* _WORK REQUIRED_: Use the entries below and reproduce exactly the lines from the one containing "Before running NNMA" down to the one containing "to different constraints.", both of them included.

[Source data]
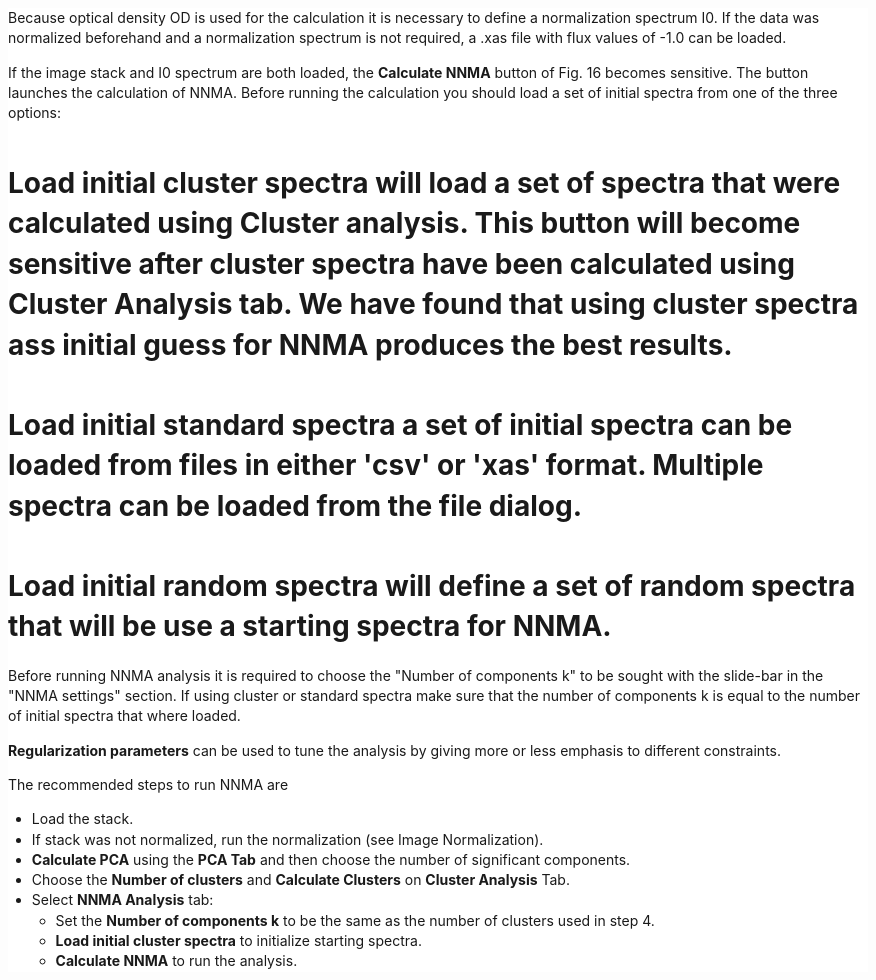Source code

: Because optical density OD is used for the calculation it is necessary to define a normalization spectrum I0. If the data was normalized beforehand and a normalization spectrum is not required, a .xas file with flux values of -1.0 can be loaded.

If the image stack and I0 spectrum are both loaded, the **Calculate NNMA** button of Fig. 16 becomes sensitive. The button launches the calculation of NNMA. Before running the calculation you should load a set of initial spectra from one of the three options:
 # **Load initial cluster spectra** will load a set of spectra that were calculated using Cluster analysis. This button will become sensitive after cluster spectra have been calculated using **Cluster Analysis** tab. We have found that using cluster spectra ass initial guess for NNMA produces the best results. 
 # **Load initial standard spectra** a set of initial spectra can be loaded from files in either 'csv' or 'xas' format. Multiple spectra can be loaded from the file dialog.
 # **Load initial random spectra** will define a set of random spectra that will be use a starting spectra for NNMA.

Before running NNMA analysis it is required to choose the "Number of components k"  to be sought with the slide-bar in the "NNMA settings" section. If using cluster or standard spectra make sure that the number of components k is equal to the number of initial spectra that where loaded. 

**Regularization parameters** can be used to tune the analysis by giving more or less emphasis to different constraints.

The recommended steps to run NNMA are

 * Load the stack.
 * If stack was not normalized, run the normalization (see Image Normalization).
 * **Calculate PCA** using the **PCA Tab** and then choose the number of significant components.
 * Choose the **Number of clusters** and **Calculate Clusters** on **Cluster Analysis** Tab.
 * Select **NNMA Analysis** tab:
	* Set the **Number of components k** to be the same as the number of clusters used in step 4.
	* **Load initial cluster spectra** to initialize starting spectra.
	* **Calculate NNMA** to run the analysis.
--
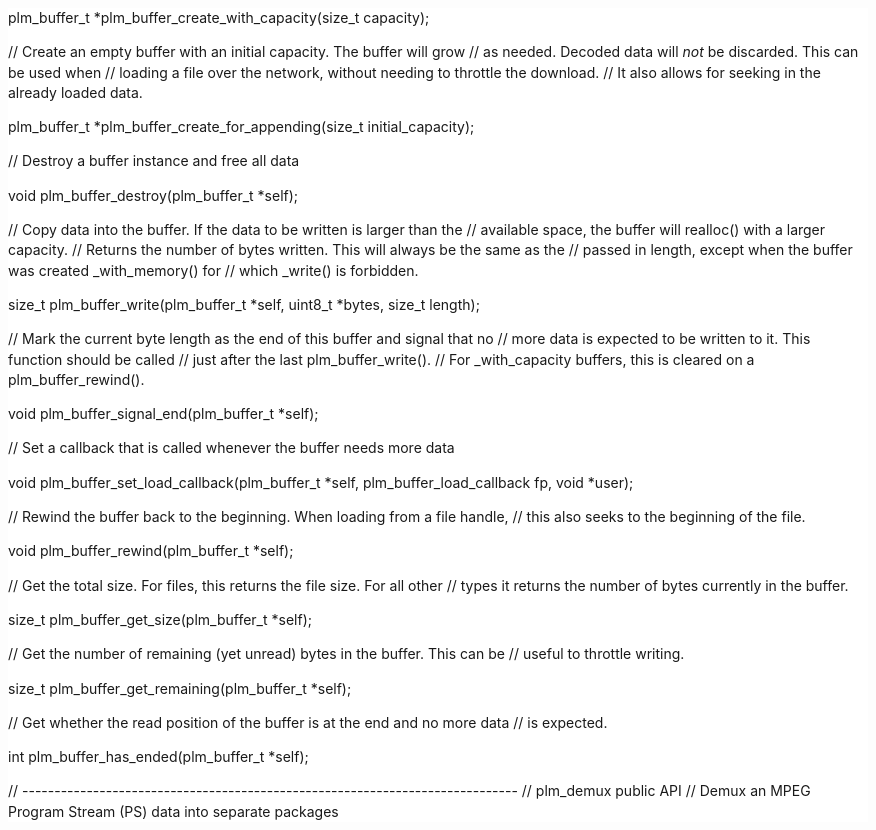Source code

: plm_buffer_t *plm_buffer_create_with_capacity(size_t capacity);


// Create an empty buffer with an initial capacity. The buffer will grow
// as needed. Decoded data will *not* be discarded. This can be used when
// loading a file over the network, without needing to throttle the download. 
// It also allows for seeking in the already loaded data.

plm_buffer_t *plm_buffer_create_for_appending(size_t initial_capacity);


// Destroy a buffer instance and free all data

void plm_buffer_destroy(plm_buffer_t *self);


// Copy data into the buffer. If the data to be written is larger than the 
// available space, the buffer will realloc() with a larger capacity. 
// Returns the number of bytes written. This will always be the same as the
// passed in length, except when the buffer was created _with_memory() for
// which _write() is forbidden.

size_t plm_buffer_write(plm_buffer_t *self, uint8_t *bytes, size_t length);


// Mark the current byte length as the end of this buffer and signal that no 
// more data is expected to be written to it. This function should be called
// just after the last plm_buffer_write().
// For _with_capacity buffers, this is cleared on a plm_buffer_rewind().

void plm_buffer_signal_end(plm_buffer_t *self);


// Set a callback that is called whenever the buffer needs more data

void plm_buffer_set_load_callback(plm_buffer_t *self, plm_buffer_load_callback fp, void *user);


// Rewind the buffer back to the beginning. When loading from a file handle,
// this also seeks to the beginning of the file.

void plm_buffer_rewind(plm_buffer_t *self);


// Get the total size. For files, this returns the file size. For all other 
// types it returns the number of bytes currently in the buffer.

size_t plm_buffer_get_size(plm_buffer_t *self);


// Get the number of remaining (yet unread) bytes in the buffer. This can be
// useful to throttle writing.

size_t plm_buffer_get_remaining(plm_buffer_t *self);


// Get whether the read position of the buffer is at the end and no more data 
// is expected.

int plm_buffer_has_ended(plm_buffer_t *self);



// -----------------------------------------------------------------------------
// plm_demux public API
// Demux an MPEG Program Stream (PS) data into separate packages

* _RESPONSE TO THIS TASK_:
Before running NNMA analysis it is required to choose the "Number of components k"  to be sought with the slide-bar in the "NNMA settings" section. If using cluster or standard spectra make sure that the number of components k is equal to the number of initial spectra that where loaded. 

**Regularization parameters** can be used to tune the analysis by giving more or less emphasis to different constraints.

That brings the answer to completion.